Q: If a foreigner is the original employer or original labor broker can the labor brokerage charge one month’s salary as a registration fee?


Answer:

(1) Article 2 of the Standards for Fee-charging Items and Amounts of Private Employment Services Institutions (hereinafter the Fee-charging Standards) details the “registration fee” as the cost of registering to seek work or recruit. The “placement fee” is the cost of matchmaking and bringing together employers and job seekers. Article 3 stipulates that profit-making employment services agencies (hereinafter labor brokerages) commissioned by employers to provide employment services can charge a registration and placement fee, but in total the fees must not be more than the first monthly salary of the foreign worker. Article 5 stipulates that if an employment services agency is commissioned by a foreign worker to provide employment services related to work detailed in Subparagraph 7 to 11, Paragraph 1, Article 46 of the Employment Service Act it can charge a registration and placement fee, but in total the fees must not be more than the first monthly salary of the foreign worker.

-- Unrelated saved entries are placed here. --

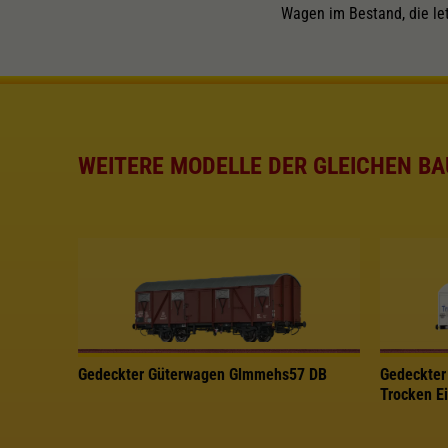
Wagen im Bestand, die le
WEITERE MODELLE DER GLEICHEN BA
Gedeckter Güterwagen Glmmehs57 DB
Gedeckter
Trocken Ei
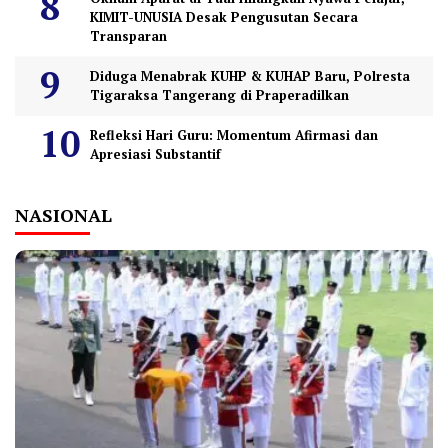
KIMIT-UNUSIA Desak Pengusutan Secara
Transparan
Diduga Menabrak KUHP & KUHAP Baru, Polresta
Tigaraksa Tangerang di Praperadilkan
Refleksi Hari Guru: Momentum Afirmasi dan
Apresiasi Substantif
NASIONAL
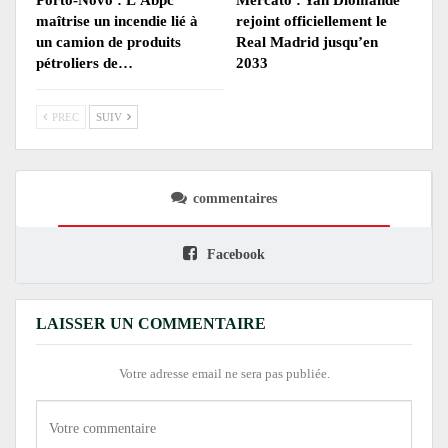
Porto-Novo : L’Abpc
Mercato : Yan Diomandé
maîtrise un incendie lié à
rejoint officiellement le
un camion de produits
Real Madrid jusqu’en
pétroliers de…
2033
PREC
SUIV
commentaires
Facebook
LAISSER UN COMMENTAIRE
Votre adresse email ne sera pas publiée.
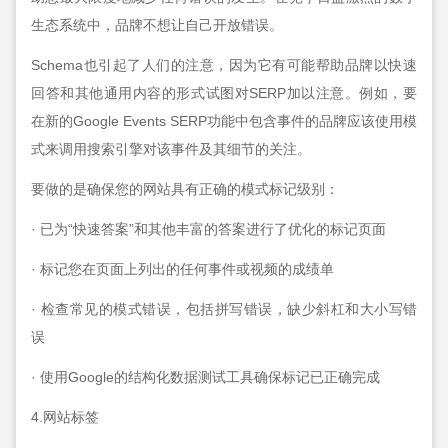
生态系统中，品牌不想让自己开放错误。
Schema也引起了人们的注意，因为它有可能帮助品牌以快速
回答和其他通用内容的形式试图对SERP加以注意。例如，要
在新的Google Events SERP功能中包含事件的品牌应该使用模
式来调用搜索引擎对该事件及其细节的关注。
要做的是确保您的网站具有正确的模式标记级别：
· 已为“快速答案”和其他丰富的答案进行了优化的标记页面
· 标记您在页面上列出的任何事件或视频的成绩单
· 检查常见的模式错误，包括拼写错误，缺少斜杠和大小写错
误
· 使用Google的结构化数据测试工具确保标记已正确完成
4.网站标签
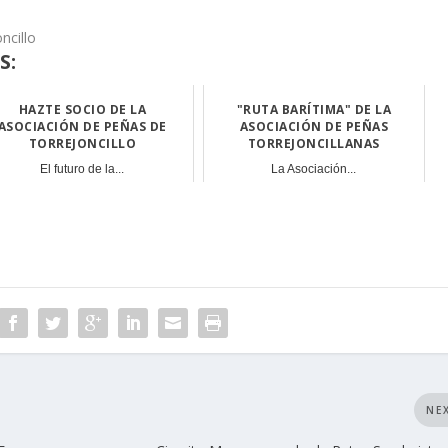
ncillo
S:
HAZTE SOCIO DE LA
"RUTA BARÍTIMA" DE LA
ASOCIACIÓN DE PEÑAS DE
ASOCIACIÓN DE PEÑAS
TORREJONCILLO
TORREJONCILLANAS
El futuro de la...
La Asociación...
NE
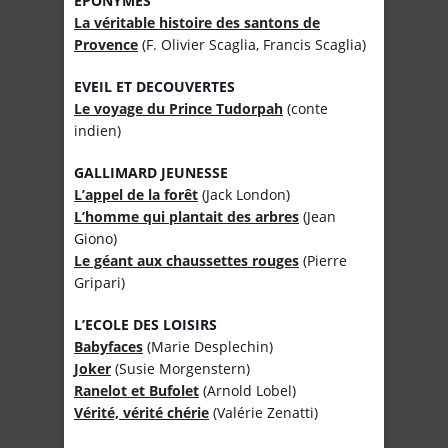
EPONYMES
La véritable histoire des santons de
Provence
(F. Olivier Scaglia, Francis Scaglia)
EVEIL ET DECOUVERTES
Le voyage du Prince Tudorpah
(conte
indien)
GALLIMARD JEUNESSE
L’appel de la forêt
(Jack London)
L’homme qui plantait des arbres
(Jean
Giono)
Le géant aux chaussettes rouges
(Pierre
Gripari)
L’ECOLE DES LOISIRS
Babyfaces
(Marie Desplechin)
Joker
(Susie Morgenstern)
Ranelot et Bufolet
(Arnold Lobel)
Vérité, vérité chérie
(Valérie Zenatti)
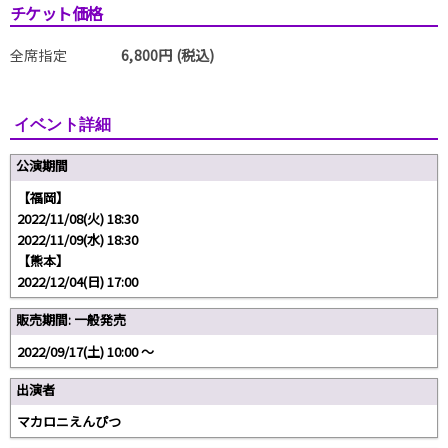
チケット価格
全席指定
6,800円 (税込)
イベント詳細
公演期間
【福岡】
2022/11/08(火) 18:30
2022/11/09(水) 18:30
【熊本】
2022/12/04(日) 17:00
販売期間: 一般発売
2022/09/17(土) 10:00 〜
出演者
マカロニえんぴつ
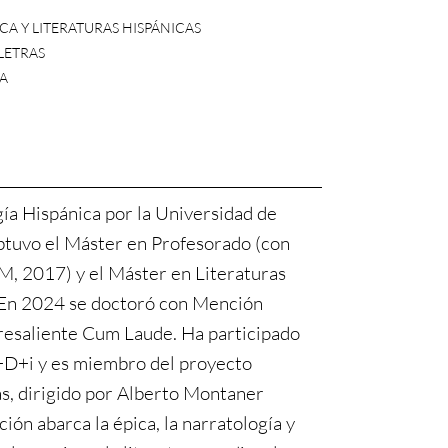
A Y LITERATURAS HISPÁNICAS
 LETRAS
ÍA
ía Hispánica por la Universidad de
btuvo el Máster en Profesorado (con
M, 2017) y el Máster en Literaturas
 En 2024 se doctoró con Mención
resaliente Cum Laude. Ha participado
I+D+i y es miembro del proyecto
, dirigido por Alberto Montaner
ción abarca la épica, la narratología y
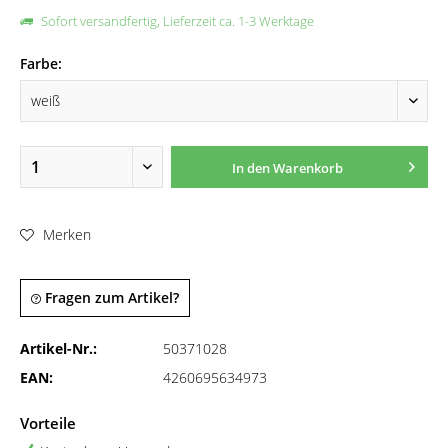
Sofort versandfertig, Lieferzeit ca. 1-3 Werktage
Farbe:
In den
Warenkorb
Merken
Fragen zum Artikel?
Artikel-Nr.:
50371028
EAN:
4260695634973
Vorteile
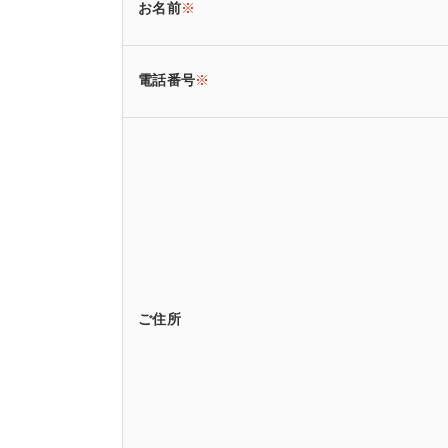
お名前
※
電話番号
※
ご住所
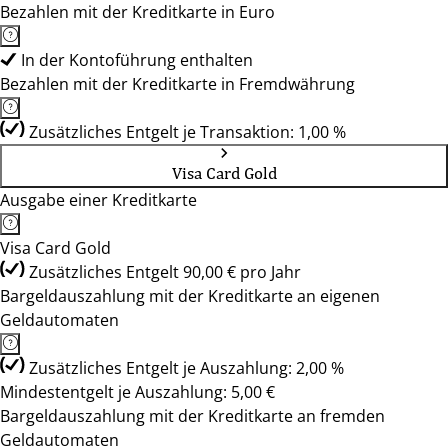
Bezahlen mit der Kreditkarte in Euro
In der Kontoführung enthalten
Bezahlen mit der Kreditkarte in Fremdwährung
Zusätzliches Entgelt je Transaktion: 1,00 %
Visa Card Gold
Ausgabe einer Kreditkarte
Visa Card Gold
Zusätzliches Entgelt 90,00 € pro Jahr
Bargeldauszahlung mit der Kreditkarte an eigenen
Geldautomaten
Zusätzliches Entgelt je Auszahlung: 2,00 %
Mindestentgelt je Auszahlung: 5,00 €
Bargeldauszahlung mit der Kreditkarte an fremden
Geldautomaten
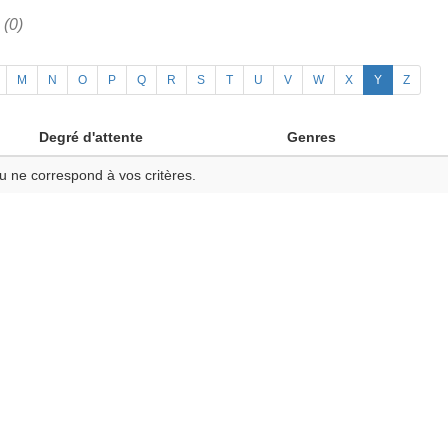
h
(0)
M
N
O
P
Q
R
S
T
U
V
W
X
Y
Z
Degré d'attente
Genres
u ne correspond à vos critères.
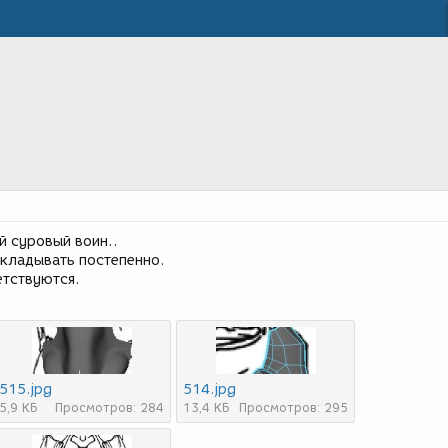
й суровый воин..
выкладывать постепенно.
етствуются.
515.jpg
514.jpg
5,9 КБ
Просмотров: 284
13,4 КБ
Просмотров: 295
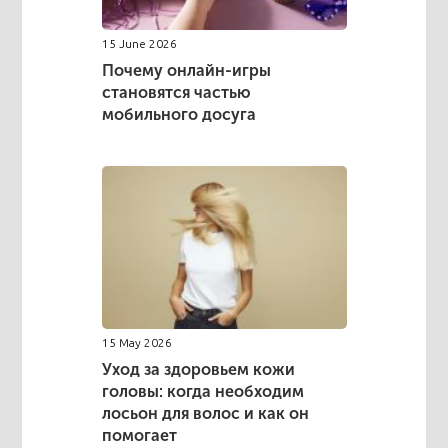
15 June 2026
Почему онлайн-игры
становятся частью
мобильного досуга
15 May 2026
Уход за здоровьем кожи
головы: когда необходим
лосьон для волос и как он
помогает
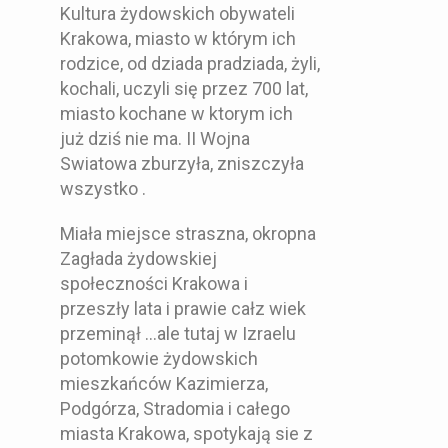
Kultura żydowskich obywateli
Krakowa, miasto w którym ich
rodzice, od dziada pradziada, żyli,
kochali, uczyli się przez 700 lat,
miasto kochane w ktorym ich
już dziś nie ma. II Wojna
Swiatowa zburzyła, zniszczyła
wszystko .
Miała miejsce straszna, okropna
Zagłada żydowskiej
społeczności Krakowa i
przeszły lata i prawie całz wiek
przeminął …ale tutaj w Izraelu
potomkowie żydowskich
mieszkańców Kazimierza,
Podgórza, Stradomia i całego
miasta Krakowa, spotykają sie z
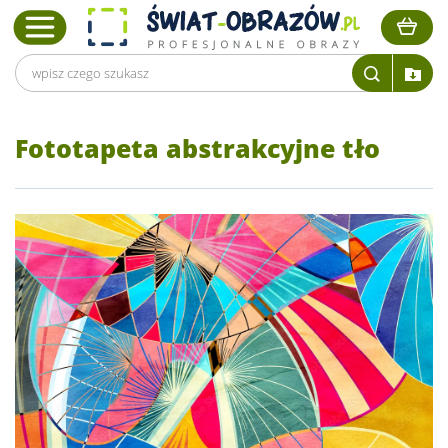
Fototapeta abstrakcyjne tło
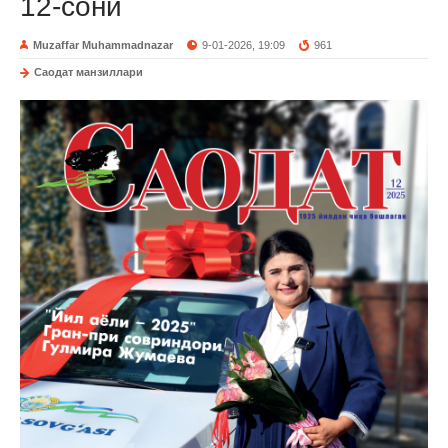
12-сони
Muzaffar Muhammadnazar
9-01-2026, 19:09
961
Саодат манзиллари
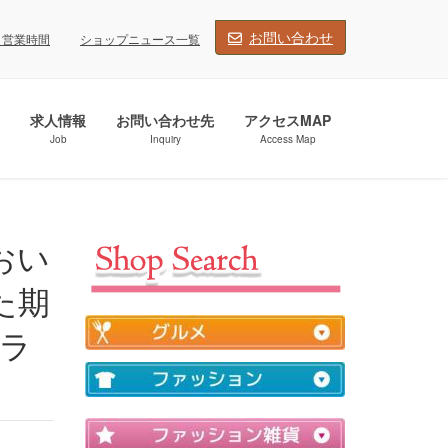
お問い合わせ
・営業時間
ショップニュース一覧
求人情報
お問い合わせ先
アクセスMAP
Job
Inquiry
Access Map
た期
ャラ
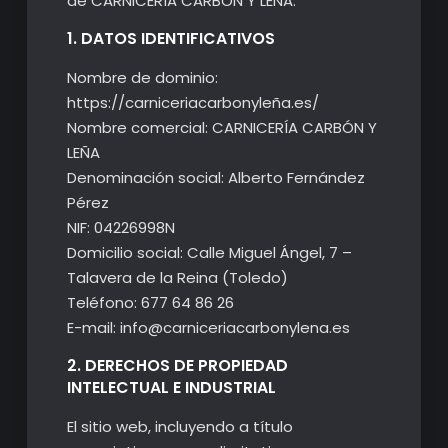
de CARNICERÍA CARBÓN Y LEÑA.
1. DATOS IDENTIFICATIVOS
Nombre de dominio:
https://carniceriacarbonyleña.es/
Nombre comercial: CARNICERÍA CARBÓN Y
LEÑA
Denominación social: Alberto Fernández
Pérez
NIF: 04226998N
Domicilio social: Calle Miguel Ángel, 7 –
Talavera de la Reina (Toledo)
Teléfono: 677 64 86 26
E-mail: info@carniceriacarbonylena.es
2. DERECHOS DE PROPIEDAD
INTELECTUAL E INDUSTRIAL
El sitio web, incluyendo a título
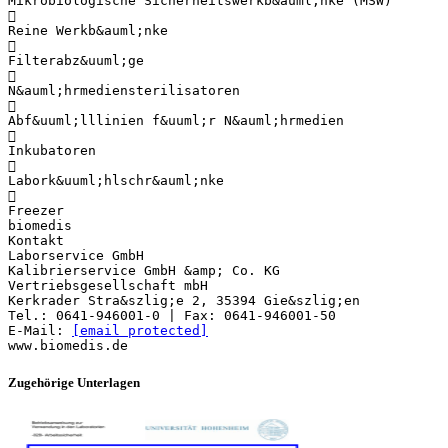
Mikrobiologische Sicherheitswerkb&auml;nke (MSW)

Reine Werkb&auml;nke

Filterabz&uuml;ge

N&auml;hrmediensterilisatoren

Abf&uuml;lllinien f&uuml;r N&auml;hrmedien

Inkubatoren

Labork&uuml;hlschr&auml;nke

Freezer
biomedis
Kontakt
Laborservice GmbH
Kalibrierservice GmbH &amp; Co. KG
Vertriebsgesellschaft mbH
Kerkrader Stra&szlig;e 2, 35394 Gie&szlig;en
Tel.: 0641-946001-0 | Fax: 0641-946001-50
E-Mail:
[email protected]
Zugehörige Unterlagen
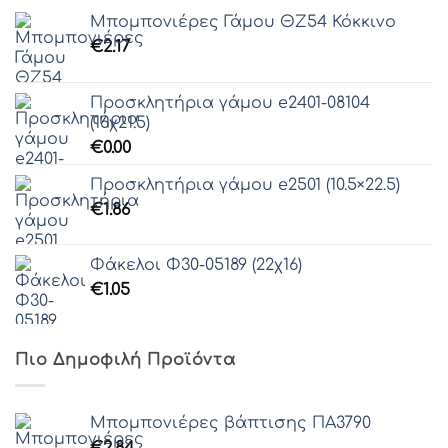
Μπομπονιέρες Γάμου ΘZ54 Κόκκινο
€
2.17
Προσκλητήρια γάμου e2401-08104
(16χ21.5)
€
0.00
Προσκλητήρια γάμου e2501 (10.5×22.5)
€
1.86
Φάκελοι Φ30-05189 (22χ16)
€
1.05
Πιο Δημοφιλή Προϊόντα
Μπομπονιέρες βάπτισης ΠΑ3790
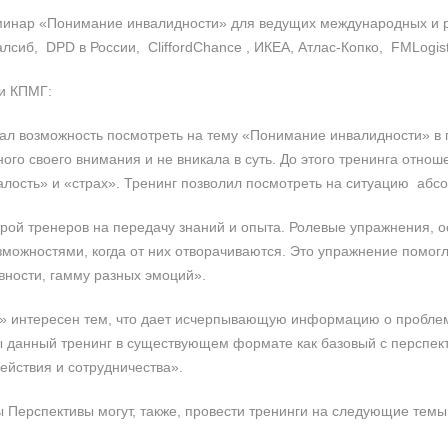
инар «Понимание инвалидности» для ведущих международных и р
Уралсиб, DPD в России, CliffordChance , ИКЕА, Атлас-Копко, FMLogist
 и КПМГ:
дал возможность посмотреть на тему «Понимание инвалидности» в пр
ого своего внимания и не вникала в суть. До этого тренинга отно
алость» и «страх». Тренинг позволил посмотреть на ситуацию абсо
рой тренеров на передачу знаний и опыта. Ролевые упражнения, о
можностями, когда от них отворачиваются. Это упражнение помогл
вности, гамму разных эмоций».
» интересен тем, что дает исчерпывающую информацию о проблем
 данный тренинг в существующем формате как базовый с перспек
ействия и сотрудничества».
 Перспективы могут, также, провести тренинги на следующие темы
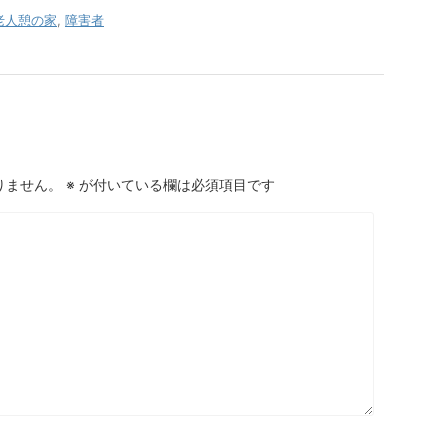
老人憩の家
,
障害者
りません。
※
が付いている欄は必須項目です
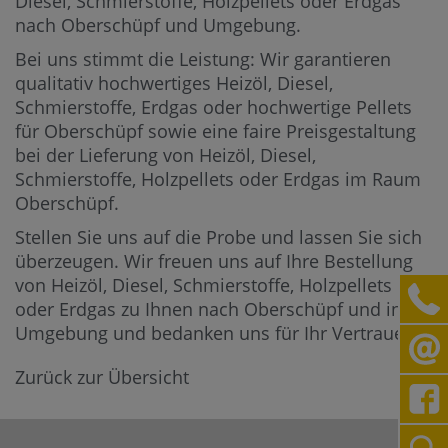
Diesel, Schmierstoffe, Holzpellets oder Erdgas
nach Oberschüpf und Umgebung.
Bei uns stimmt die Leistung: Wir garantieren
qualitativ hochwertiges Heizöl, Diesel,
Schmierstoffe, Erdgas oder hochwertige Pellets
für Oberschüpf sowie eine faire Preisgestaltung
bei der Lieferung von Heizöl, Diesel,
Schmierstoffe, Holzpellets oder Erdgas im Raum
Oberschüpf.
Stellen Sie uns auf die Probe und lassen Sie sich
überzeugen. Wir freuen uns auf Ihre Bestellung
von Heizöl, Diesel, Schmierstoffe, Holzpellets
oder Erdgas zu Ihnen nach Oberschüpf und in die
Umgebung und bedanken uns für Ihr Vertrauen.
Zurück zur Übersicht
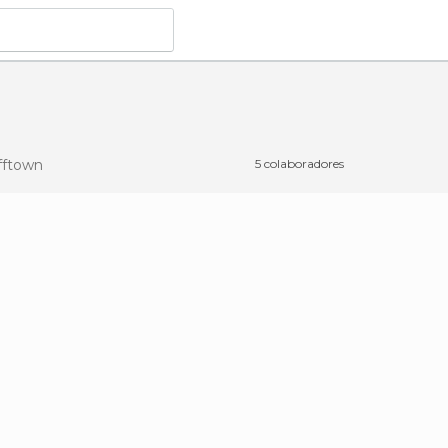
ftown
5 colaboradores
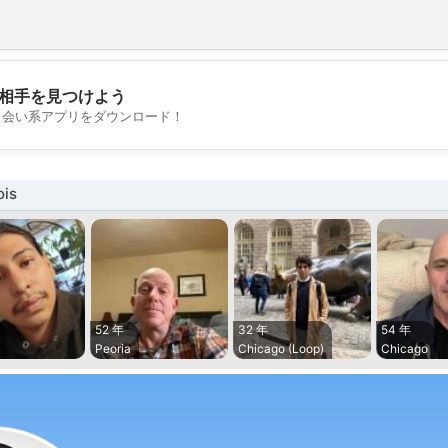
相手を見つけよう
💖
出会い系アプリをダウンロード！
💕
ois
52 年
32 年
54 年
Peoria
Chicago (Loop)
Chicago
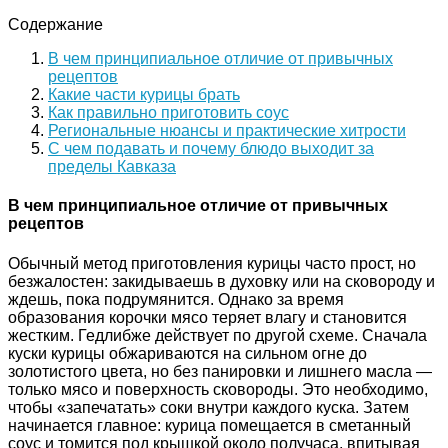
Содержание
В чем принципиальное отличие от привычных
рецептов
Какие части курицы брать
Как правильно приготовить соус
Региональные нюансы и практические хитрости
С чем подавать и почему блюдо выходит за
пределы Кавказа
В чем принципиальное отличие от привычных
рецептов
Обычный метод приготовления курицы часто прост, но
безжалостен: закидываешь в духовку или на сковороду и
ждешь, пока подрумянится. Однако за время
образования корочки мясо теряет влагу и становится
жестким. Гедлибже действует по другой схеме. Сначала
куски курицы обжариваются на сильном огне до
золотистого цвета, но без панировки и лишнего масла —
только мясо и поверхность сковороды. Это необходимо,
чтобы «запечатать» соки внутри каждого куска. Затем
начинается главное: курица помещается в сметанный
соус и томится под крышкой около получаса, впитывая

(2) As with above, when a labor brokerage charges “employers” who apply to hire intermediate skilled workers or “intermediate skilled foreign workers” registration and placement fees they should do so in accordance with the principle that “fees are only charged for services provided.” When an “employer” or “intermediate skilled foreign worker” commissions a labor brokerage to provide employment services in accordance with Article 3 of the Fee-charging Standards (employers) and Article 5 (intermediate skilled foreign workers), the two sides should agree on a level for registration and placement fees that falls within the upper limit.